## How to complete this task
Reproduce word for word the part of the accent theories text starting with "It is a source" and going on through "of current OT.)".

## Excerpt
──────

THEORIES AND MODELS OF ACCENT

THEORIES AND MODELS OF ACCENT Theories and Models of Accent

John Goldsmith

University of Chicago

The problem

How can we tell whether we are studying the phonological equivalent of the long division algorithm? That particular (heuristic-led, stochastic) algorithm was a momentous invention, and it undoubtedly changed world history – but it offers little or no insight into the workings of the number system, and is no longer a significant part of our world, even though we still use division all the time, using a different algorithm that hardly anyone knows.

This is inexorably linked to the question of the reality of our work as linguists, and to the autonomy of linguistics as a discipline. We may ask: who should worry if linguists’ models don’t look like the models of the other cognitive sciences (or other sciences tout court) – them or us?

It is a source of concern that the level of description of our contemporary phonological models is the level of analysis that is most convenient for smart phonologists – while the level of analysis preferred by most learning algorithms is (a) lower; (b) quantitative in character; (c) one at which computation can be understood as optimization using local search techniques. (Optimality theory shares with generative phonology in every way the placement of generalizations at the level of analysis convenient for human observers; avoidance of what Smolensky 1986 calls the subsymbolic level is the great irony of current OT.)

──────

## Data listing
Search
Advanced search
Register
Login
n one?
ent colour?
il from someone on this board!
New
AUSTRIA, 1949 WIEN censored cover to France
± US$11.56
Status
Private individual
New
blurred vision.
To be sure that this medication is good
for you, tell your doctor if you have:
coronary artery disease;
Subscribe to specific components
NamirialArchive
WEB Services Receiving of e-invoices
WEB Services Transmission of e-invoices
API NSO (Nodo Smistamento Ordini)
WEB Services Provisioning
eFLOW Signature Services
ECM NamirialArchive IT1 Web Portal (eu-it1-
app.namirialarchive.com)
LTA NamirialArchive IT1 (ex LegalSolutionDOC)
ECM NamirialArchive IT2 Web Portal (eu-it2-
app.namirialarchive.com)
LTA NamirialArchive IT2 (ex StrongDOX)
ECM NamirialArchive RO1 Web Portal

──────

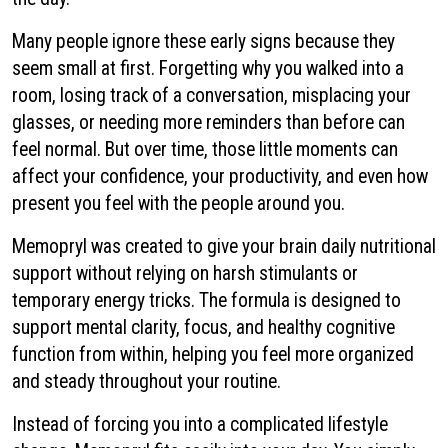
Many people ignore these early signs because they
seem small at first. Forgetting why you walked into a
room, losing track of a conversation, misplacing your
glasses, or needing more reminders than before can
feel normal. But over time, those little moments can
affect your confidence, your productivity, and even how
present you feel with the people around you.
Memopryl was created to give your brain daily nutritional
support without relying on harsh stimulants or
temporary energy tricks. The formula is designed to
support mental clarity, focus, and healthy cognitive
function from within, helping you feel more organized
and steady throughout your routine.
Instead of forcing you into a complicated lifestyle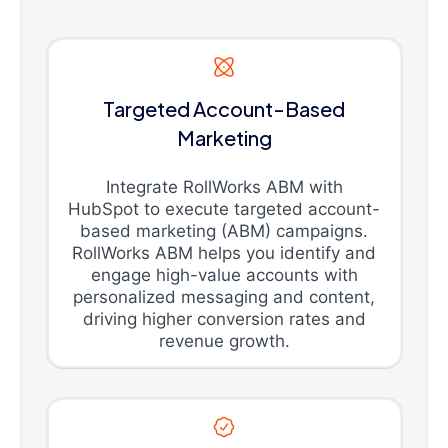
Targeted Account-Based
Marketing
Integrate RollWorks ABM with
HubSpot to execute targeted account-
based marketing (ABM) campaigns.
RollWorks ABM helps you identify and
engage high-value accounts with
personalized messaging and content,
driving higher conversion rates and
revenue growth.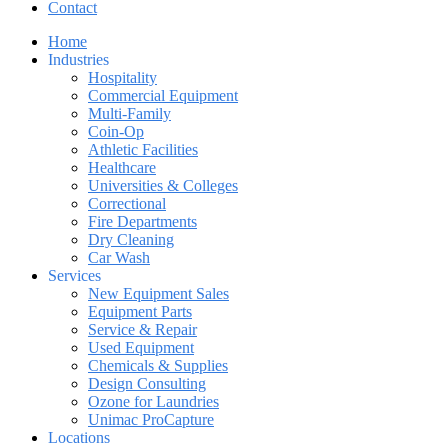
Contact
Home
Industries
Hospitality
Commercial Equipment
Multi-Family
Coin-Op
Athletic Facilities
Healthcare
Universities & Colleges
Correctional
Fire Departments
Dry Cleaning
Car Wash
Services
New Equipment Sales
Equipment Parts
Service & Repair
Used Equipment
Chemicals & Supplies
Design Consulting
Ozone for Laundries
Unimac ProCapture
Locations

──────

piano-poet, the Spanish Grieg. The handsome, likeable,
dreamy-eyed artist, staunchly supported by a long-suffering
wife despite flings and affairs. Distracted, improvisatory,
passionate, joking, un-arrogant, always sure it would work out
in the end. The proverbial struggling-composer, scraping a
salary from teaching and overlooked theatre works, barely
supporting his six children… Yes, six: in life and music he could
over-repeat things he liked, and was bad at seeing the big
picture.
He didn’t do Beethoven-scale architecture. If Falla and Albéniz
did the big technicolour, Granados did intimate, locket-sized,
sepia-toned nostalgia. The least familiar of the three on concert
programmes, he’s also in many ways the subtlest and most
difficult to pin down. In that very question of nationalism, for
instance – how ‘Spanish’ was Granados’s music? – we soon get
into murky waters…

──────

## Solution to the problem
It is a source of concern that the level of description of our contemporary phonological models is the level of analysis that is most convenient for smart phonologists – while the level of analysis preferred by most learning algorithms is (a) lower; (b) quantitative in character; (c) one at which computation can be understood as optimization using local search techniques. (Optimality theory shares with generative phonology in every way the placement of generalizations at the level of analysis convenient for human observers; avoidance of what Smolensky 1986 calls the subsymbolic level is the great irony of current OT.)